GRAY – Robert “Pat” Carroll taught his children by example to be good citizens.

“What appeared to be a rough and gruff person on the outside was a good mask for a very gentle individual, for a person who had a heart bigger than the world,” said his son Donnell Carroll. “He instilled in all of us the whole concept of family and giving back to the community.”

Mr. Carroll dedicated his time to the community even while he was working the equivalent of two full-time jobs, his son said.
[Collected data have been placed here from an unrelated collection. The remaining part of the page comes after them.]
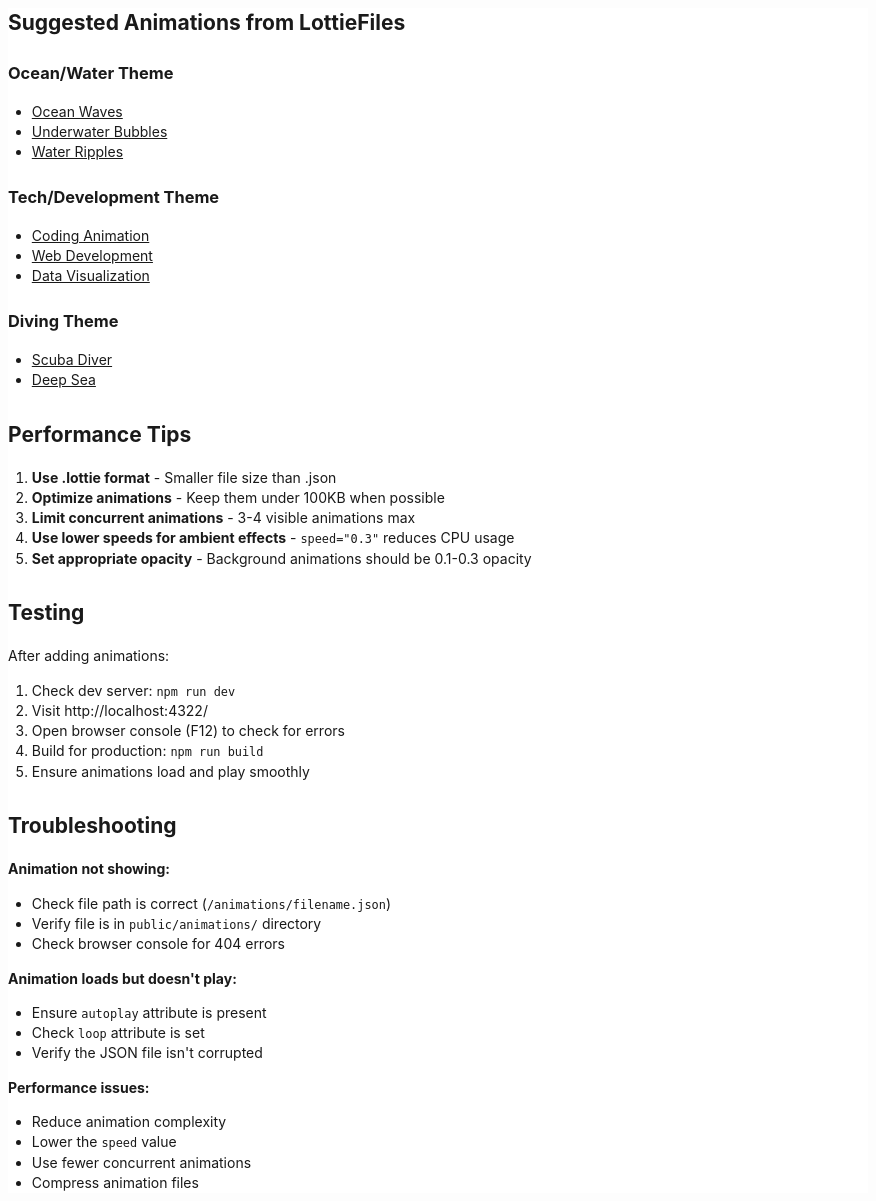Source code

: ## Suggested Animations from LottieFiles

### Ocean/Water Theme
- [Ocean Waves](https://lottiefiles.com/search?q=ocean+waves)
- [Underwater Bubbles](https://lottiefiles.com/search?q=underwater+bubbles)
- [Water Ripples](https://lottiefiles.com/search?q=water+ripples)

### Tech/Development Theme
- [Coding Animation](https://lottiefiles.com/search?q=coding)
- [Web Development](https://lottiefiles.com/search?q=web+development)
- [Data Visualization](https://lottiefiles.com/search?q=data+analytics)

### Diving Theme
- [Scuba Diver](https://lottiefiles.com/search?q=scuba+diver)
- [Deep Sea](https://lottiefiles.com/search?q=deep+sea)

## Performance Tips

1. **Use .lottie format** - Smaller file size than .json
2. **Optimize animations** - Keep them under 100KB when possible
3. **Limit concurrent animations** - 3-4 visible animations max
4. **Use lower speeds for ambient effects** - `speed="0.3"` reduces CPU usage
5. **Set appropriate opacity** - Background animations should be 0.1-0.3 opacity

## Testing

After adding animations:

1. Check dev server: `npm run dev`
2. Visit http://localhost:4322/
3. Open browser console (F12) to check for errors
4. Build for production: `npm run build`
5. Ensure animations load and play smoothly

## Troubleshooting

**Animation not showing:**
- Check file path is correct (`/animations/filename.json`)
- Verify file is in `public/animations/` directory
- Check browser console for 404 errors

**Animation loads but doesn't play:**
- Ensure `autoplay` attribute is present
- Check `loop` attribute is set
- Verify the JSON file isn't corrupted

**Performance issues:**
- Reduce animation complexity
- Lower the `speed` value
- Use fewer concurrent animations
- Compress animation files
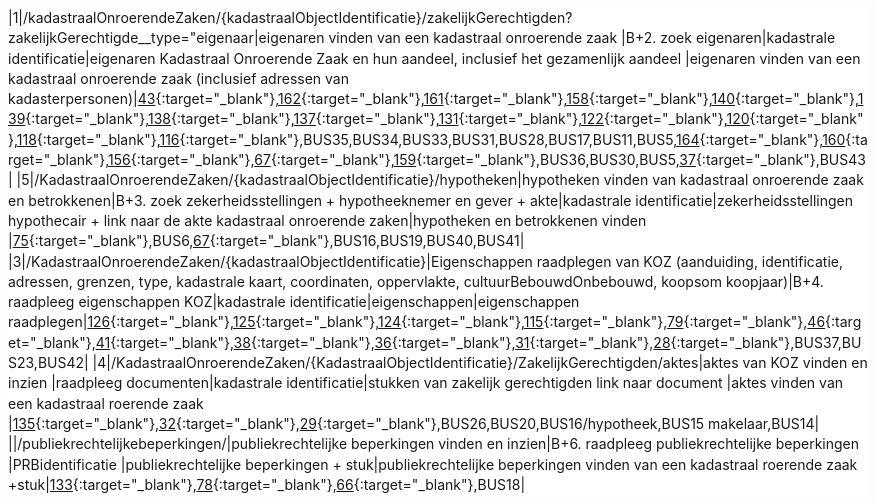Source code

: |1|/kadastraalOnroerendeZaken/{kadastraalObjectIdentificatie}/zakelijkGerechtigden?zakelijkGerechtigde__type="eigenaar|eigenaren vinden van een kadastraal onroerende zaak |B+2. zoek eigenaren|kadastrale identificatie|eigenaren Kadastraal Onroerende Zaak en hun aandeel, inclusief het gezamenlijk aandeel |eigenaren vinden van een kadastraal onroerende zaak (inclusief adressen van kadasterpersonen)|[43](https://github.com/VNG-Realisatie/Haal-Centraal-BRK-bevragen/issues/43){:target="_blank"},[162](https://github.com/VNG-Realisatie/Haal-Centraal-BRK-bevragen/issues/162){:target="_blank"},[161](https://github.com/VNG-Realisatie/Haal-Centraal-BRK-bevragen/issues/161){:target="_blank"},[158](https://github.com/VNG-Realisatie/Haal-Centraal-BRK-bevragen/issues/158){:target="_blank"},[140](https://github.com/VNG-Realisatie/Haal-Centraal-BRK-bevragen/issues/140){:target="_blank"},[139](https://github.com/VNG-Realisatie/Haal-Centraal-BRK-bevragen/issues/139){:target="_blank"},[138](https://github.com/VNG-Realisatie/Haal-Centraal-BRK-bevragen/issues/138){:target="_blank"},[137](https://github.com/VNG-Realisatie/Haal-Centraal-BRK-bevragen/issues/137){:target="_blank"},[131](https://github.com/VNG-Realisatie/Haal-Centraal-BRK-bevragen/issues/131){:target="_blank"},[122](https://github.com/VNG-Realisatie/Haal-Centraal-BRK-bevragen/issues/122){:target="_blank"},[120](https://github.com/VNG-Realisatie/Haal-Centraal-BRK-bevragen/issues/120){:target="_blank"},[118](https://github.com/VNG-Realisatie/Haal-Centraal-BRK-bevragen/issues/118){:target="_blank"},[116](https://github.com/VNG-Realisatie/Haal-Centraal-BRK-bevragen/issues/116){:target="_blank"},BUS35,BUS34,BUS33,BUS31,BUS28,BUS17,BUS11,BUS5,[164](https://github.com/VNG-Realisatie/Haal-Centraal-BRK-bevragen/issues/164){:target="_blank"},[160](https://github.com/VNG-Realisatie/Haal-Centraal-BRK-bevragen/issues/160){:target="_blank"},[156](https://github.com/VNG-Realisatie/Haal-Centraal-BRK-bevragen/issues/156){:target="_blank"},[67](https://github.com/VNG-Realisatie/Haal-Centraal-BRK-bevragen/issues/67){:target="_blank"},[159](https://github.com/VNG-Realisatie/Haal-Centraal-BRK-bevragen/issues/159){:target="_blank"},BUS36,BUS30,BUS5,[37](https://github.com/VNG-Realisatie/Haal-Centraal-BRK-bevragen/issues/37){:target="_blank"},BUS43|
|5|/KadastraalOnroerendeZaken/{kadastraalObjectIdentificatie}/hypotheken|hypotheken vinden van kadastraal onroerende zaak en betrokkenen|B+3. zoek zekerheidsstellingen + hypotheeknemer en gever + akte|kadastrale identificatie|zekerheidsstellingen hypothecair + link naar de akte kadastraal onroerende zaken|hypotheken en betrokkenen vinden |[75](https://github.com/VNG-Realisatie/Haal-Centraal-BRK-bevragen/issues/75){:target="_blank"},BUS6,[67](https://github.com/VNG-Realisatie/Haal-Centraal-BRK-bevragen/issues/67){:target="_blank"},BUS16,BUS19,BUS40,BUS41|
|3|/KadastraalOnroerendeZaken/{kadastraalObjectIdentificatie}|Eigenschappen raadplegen van KOZ (aanduiding, identificatie, adressen, grenzen, type, kadastrale kaart, coordinaten, oppervlakte, cultuurBebouwdOnbebouwd, koopsom koopjaar)|B+4. raadpleeg eigenschappen KOZ|kadastrale identificatie|eigenschappen|eigenschappen raadplegen|[126](https://github.com/VNG-Realisatie/Haal-Centraal-BRK-bevragen/issues/126){:target="_blank"},[125](https://github.com/VNG-Realisatie/Haal-Centraal-BRK-bevragen/issues/125){:target="_blank"},[124](https://github.com/VNG-Realisatie/Haal-Centraal-BRK-bevragen/issues/124){:target="_blank"},[115](https://github.com/VNG-Realisatie/Haal-Centraal-BRK-bevragen/issues/115){:target="_blank"},[79](https://github.com/VNG-Realisatie/Haal-Centraal-BRK-bevragen/issues/79){:target="_blank"},[46](https://github.com/VNG-Realisatie/Haal-Centraal-BRK-bevragen/issues/46){:target="_blank"},[41](https://github.com/VNG-Realisatie/Haal-Centraal-BRK-bevragen/issues/41){:target="_blank"},[38](https://github.com/VNG-Realisatie/Haal-Centraal-BRK-bevragen/issues/38){:target="_blank"},[36](https://github.com/VNG-Realisatie/Haal-Centraal-BRK-bevragen/issues/36){:target="_blank"},[31](https://github.com/VNG-Realisatie/Haal-Centraal-BRK-bevragen/issues/31){:target="_blank"},[28](https://github.com/VNG-Realisatie/Haal-Centraal-BRK-bevragen/issues/28){:target="_blank"},BUS37,BUS23,BUS42|
|4|/KadastraalOnroerendeZaken/{KadastraalObjectIdentificatie}/ZakelijkGerechtigden/aktes|aktes van KOZ vinden en inzien |raadpleeg documenten|kadastrale identificatie|stukken van zakelijk gerechtigden link naar document |aktes vinden van een kadastraal roerende zaak |[135](https://github.com/VNG-Realisatie/Haal-Centraal-BRK-bevragen/issues/135){:target="_blank"},[32](https://github.com/VNG-Realisatie/Haal-Centraal-BRK-bevragen/issues/32){:target="_blank"},[29](https://github.com/VNG-Realisatie/Haal-Centraal-BRK-bevragen/issues/29){:target="_blank"},BUS26,BUS20,BUS16/hypotheek,BUS15 makelaar,BUS14|
||/publiekrechtelijkebeperkingen/|publiekrechtelijke beperkingen vinden en inzien|B+6. raadpleeg publiekrechtelijke beperkingen |PRBidentificatie |publiekrechtelijke beperkingen + stuk|publiekrechtelijke beperkingen vinden van een kadastraal roerende zaak +stuk|[133](https://github.com/VNG-Realisatie/Haal-Centraal-BRK-bevragen/issues/133){:target="_blank"},[78](https://github.com/VNG-Realisatie/Haal-Centraal-BRK-bevragen/issues/78){:target="_blank"},[66](https://github.com/VNG-Realisatie/Haal-Centraal-BRK-bevragen/issues/66){:target="_blank"},BUS18|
In the 1960s, he played a key role in developing the Gray Youth Club, an idea he had after seeing 100 children turn out for baseball tryouts and only 30 picked to play.

“Looking back, we sometimes wondered where he found time to do that stuff,” said his daughter, Jean Burnell. “It was just what he did this is what you were expected to do.”

Mr. Carroll died Wednesday at the age of 84.

After serving during World War II, Mr. Carroll returned to Maine with an honorable discharge in 1946. He later met the woman who would be his wife of 62 years, Charlene Carroll.

Together, they raised a daughter and four sons – two sets of twins.

His son Donnell said it was chaotic in their home at times, but Mr. Carroll believed that if children were given something to do, they would give back in return.

Through the Gray Youth Club, he set up baseball and softball leagues, a skating rink during the winter and Wednesday night dances during the summer. The club allowed all of the children who tried out to be placed on teams and given a chance to play.

“He seemed to have a way with kids,” Burnell said. “He was there and kids came first.”

Coaching baseball while his sons played, Mr. Carroll named the team the Twins, with uniforms of green and gold for their Irish heritage. His son remembers using his father’s baseball glove when he started playing.

“I remember catching my first line drive in that glove,” he said, and the pain when the ball hit the mitt.

During the winter, the outfield of the baseball diamond was flooded for a skating rink.

Donnell Carroll remembers his father asking the “big bully in town” to ensure that bullying didn’t occur on the ice rink. His father’s initiative helped that “bully” become a community- oriented man.

As his children grew up and built their own families, Mr. Carroll kept his way with children. Burnell said he had nicknames for all of his grandchildren and great-grandchildren.

After learning of his death, his great-granddaughter asked her mother, “Who’s going to call me Spike now?”

“He was one of those that had a nickname for everyone,” Burnell said, adding that Spike came from how his great-granddaughter’s hair would stick up when she was a baby.

Mr. Carroll took great pride in his Irish heritage and often wore something green. His son said that every St. Patrick’s Day, his father would wear a green plastic derby and tie.

The family would gather for a large dinner with Irish breads and other holiday traditions.

“This year will be different, but there will be singing and dancing in the memory of my dad,” his son said.